The validity of Antonovsky’s Sense of Coherence measure in a sample of schizophrenic patients living in the community

Aim of the study. To examine the construct and predictive validity of Antonovsky’s Sense of Coherence (SOC) concept in a sample of schizophrenic persons living in the community.

Background. The salutogenic model of Antonovsky proposes that the individual’s sense of coherence, which is a personal orientation towards life, determines the health experience. The salutogenic perspective might in several advantageous aspects contribute to the care and support for patients with a long and persistent mental illness like schizophrenia.

Design. The study is a 18-month follow-up study. Structured interviews were used to interview 120 patients with a diagnosis of schizophrenia or a schizoaffective disorder. Pearlin’s mastery scale, Rosenberg’s self-esteem scale, the Interview Schedule for Social Interactions (ISSI) and the Brief Psychiatric Rating Scale (BPRS) were used as construct validity measures of the SOC scale. Health related measures such as quality of life, global well-being, satisfaction with health assessed by the Lancashire Quality of Life Profile (LQOLP) and global psychosocial functioning (GAF) were used in calculations of the predictive validity of SOC.

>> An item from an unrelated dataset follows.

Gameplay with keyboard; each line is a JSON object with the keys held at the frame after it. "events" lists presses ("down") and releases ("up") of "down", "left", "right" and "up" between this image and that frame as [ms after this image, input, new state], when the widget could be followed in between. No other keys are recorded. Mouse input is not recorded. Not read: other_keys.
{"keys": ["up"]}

Results. The SOC was positively related to mastery, self-esteem and social support but negatively associated to psychopathology. In total, mastery, self-esteem and adequacy of social integration explained 61·1% of the variance in SOC, and mastery contributed with the greatest part of the variance, 46·3% SOC was positively associated to all health related measures and changes in SOC during an 18-month follow-up was positively correlated to changes in overall subjective quality of life, general health, global well-being and global psychosocial functioning.

Conclusion. The results gave support to the construct and predictive validity of the SOC measure in individuals suffering from a diagnosis of schizophrenia.